I'd like the records transcribed exactly, leaving the images out.

• [AVAILABLE RECORDS]:
________________________

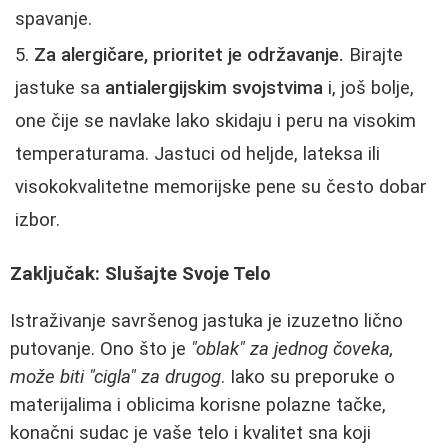
spavanje.
Za alergičare, prioritet je održavanje.
Birajte
jastuke sa
antialergijskim svojstvima
i, još bolje,
one čije se navlake lako skidaju i peru na visokim
temperaturama. Jastuci od heljde, lateksa ili
visokokvalitetne memorijske pene su često dobar
izbor.
Zaključak: Slušajte Svoje Telo
Istraživanje savršenog jastuka je izuzetno lično
putovanje. Ono što je
"oblak" za jednog čoveka,
može biti "cigla" za drugog
. Iako su preporuke o
materijalima i oblicima korisne polazne tačke,
konačni sudac je vaše telo i kvalitet sna koji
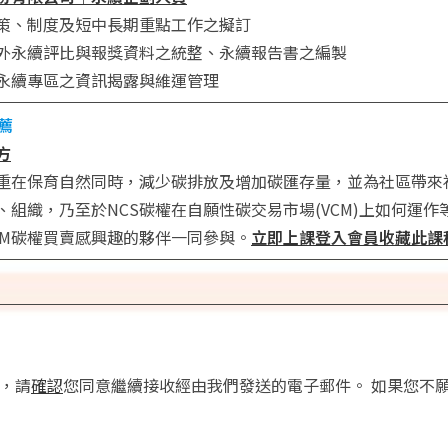
策、制度及短中長期重點工作之擬訂
外永續評比與報獎資料之統整、永續報告書之編製
永續專區之資訊揭露與維運管理
薦
方
重在保育自然同時，減少碳排放及增加碳匯存量，並為社區帶來
、組織，乃至於NCS碳權在自願性碳交易市場(VCM)上如何運作
CM碳權買賣感興趣的夥伴一同參與。
立即上課
登入會員收藏此課
供，請
確認
您同意繼續接收經由我們發送的電子郵件。 如果您不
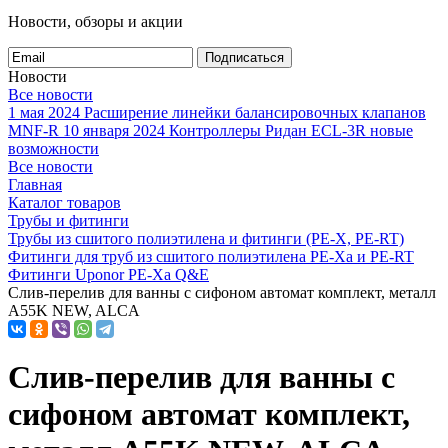
Новости, обзоры и акции
Подписаться
Новости
Все новости
1 мая 2024
Расширение линейки балансировочных клапанов
MNF-R
10 января 2024
Контроллеры Ридан ECL-3R новые
возможности
Все новости
Главная
Каталог товаров
Трубы и фитинги
Трубы из сшитого полиэтилена и фитинги (PE-X, PE-RT)
Фитинги для труб из сшитого полиэтилена PE-Xa и PE-RT
Фитинги Uponor PE-Xa Q&E
Слив-перелив для ванны с сифоном автомат комплект, металл
A55K NEW, ALCA
Слив-перелив для ванны с
сифоном автомат комплект,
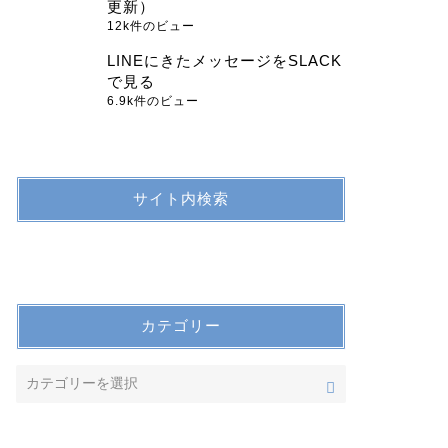
更新）
12k件のビュー
LINEにきたメッセージをSLACK
で見る
6.9k件のビュー
サイト内検索
カテゴリー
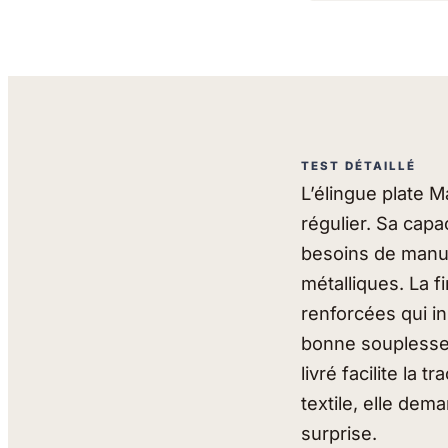
TEST DÉTAILLÉ
L’élingue plate 
régulier. Sa cap
besoins de manut
métalliques. La f
renforcées qui i
bonne souplesse 
livré facilite la 
textile, elle de
surprise.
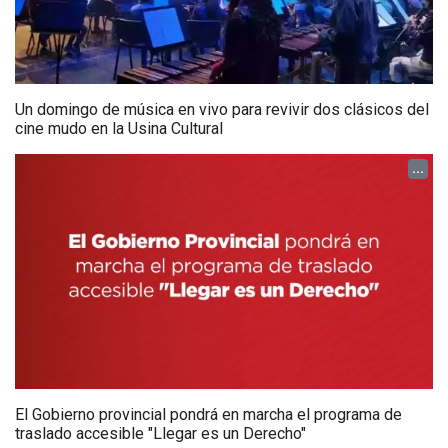
Un domingo de música en vivo para revivir dos clásicos del
cine mudo en la Usina Cultural
...
El Gobierno provincial pondrá en marcha el programa de
traslado accesible "Llegar es un Derecho"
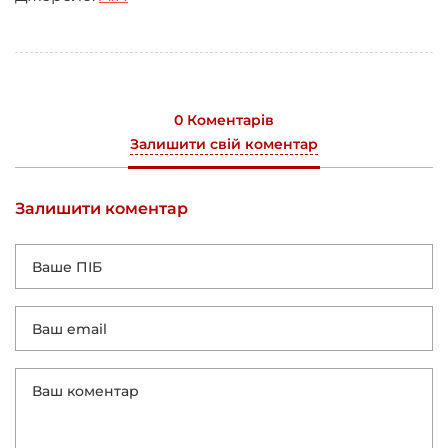
0 Коментарів
Залишити свій коментар
Залишити коментар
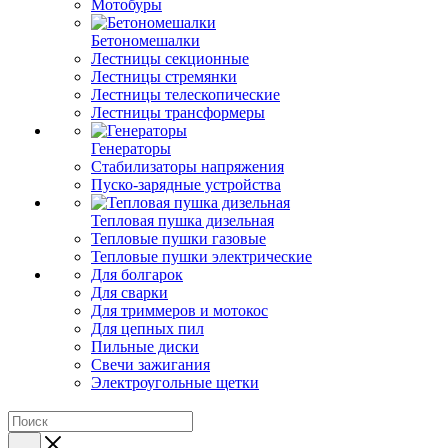
Мотобуры
Бетономешалки
Лестницы секционные
Лестницы стремянки
Лестницы телескопические
Лестницы трансформеры
Генераторы
Стабилизаторы напряжения
Пуско-зарядные устройства
Тепловая пушка дизельная
Тепловые пушки газовые
Тепловые пушки электрические
Для болгарок
Для сварки
Для триммеров и мотокос
Для цепных пил
Пильные диски
Свечи зажигания
Электроугольные щетки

________________________

• [OUTPUT FOR THIS EXERCISE]:
spavanje.
Za alergičare, prioritet je održavanje.
Birajte
jastuke sa
antialergijskim svojstvima
i, još bolje,
one čije se navlake lako skidaju i peru na visokim
temperaturama. Jastuci od heljde, lateksa ili
visokokvalitetne memorijske pene su često dobar
izbor.
Zaključak: Slušajte Svoje Telo
Istraživanje savršenog jastuka je izuzetno lično
putovanje. Ono što je
"oblak" za jednog čoveka,
može biti "cigla" za drugog
. Iako su preporuke o
materijalima i oblicima korisne polazne tačke,
konačni sudac je vaše telo i kvalitet sna koji
策、制度及短中長期重點工作之擬訂
外永續評比與報獎資料之統整、永續報告書之編製
永續專區之資訊揭露與維運管理
薦
方
重在保育自然同時，減少碳排放及增加碳匯存量，並為社區帶來
、組織，乃至於NCS碳權在自願性碳交易市場(VCM)上如何運作
CM碳權買賣感興趣的夥伴一同參與。
立即上課
登入會員收藏此課
供，請
確認
您同意繼續接收經由我們發送的電子郵件。 如果您不
Новости, обзоры и акции
Подписаться
Новости
Все новости
1 мая 2024
Расширение линейки балансировочных клапанов
MNF-R
10 января 2024
Контроллеры Ридан ECL-3R новые
возможности
Все новости
Главная
Каталог товаров
Трубы и фитинги
Трубы из сшитого полиэтилена и фитинги (PE-X, PE-RT)
Фитинги для труб из сшитого полиэтилена PE-Xa и PE-RT
Фитинги Uponor PE-Xa Q&E
Слив-перелив для ванны с сифоном автомат комплект, металл
A55K NEW, ALCA
Слив-перелив для ванны с
сифоном автомат комплект,
更新）
12k件のビュー
LINEにきたメッセージをSLACK
で見る
6.9k件のビュー
サイト内検索
カテゴリー
TEST DÉTAILLÉ
L’élingue plate 
régulier. Sa cap
besoins de manut
métalliques. La f
renforcées qui i
bonne souplesse 
livré facilite la 
textile, elle de
surprise.
Un domingo de música en vivo para revivir dos clásicos del
cine mudo en la Usina Cultural
...
El Gobierno provincial pondrá en marcha el programa de
traslado accesible "Llegar es un Derecho"
0 Коментарів
Залишити свій коментар
Залишити коментар
Мотобуры
Бетономешалки
Лестницы секционные
Лестницы стремянки
Лестницы телескопические
Лестницы трансформеры
Генераторы
Стабилизаторы напряжения
Пуско-зарядные устройства
Тепловая пушка дизельная
Тепловые пушки газовые
Тепловые пушки электрические
Для болгарок
Для сварки
Для триммеров и мотокос
Для цепных пил
Пильные диски
Свечи зажигания
Электроугольные щетки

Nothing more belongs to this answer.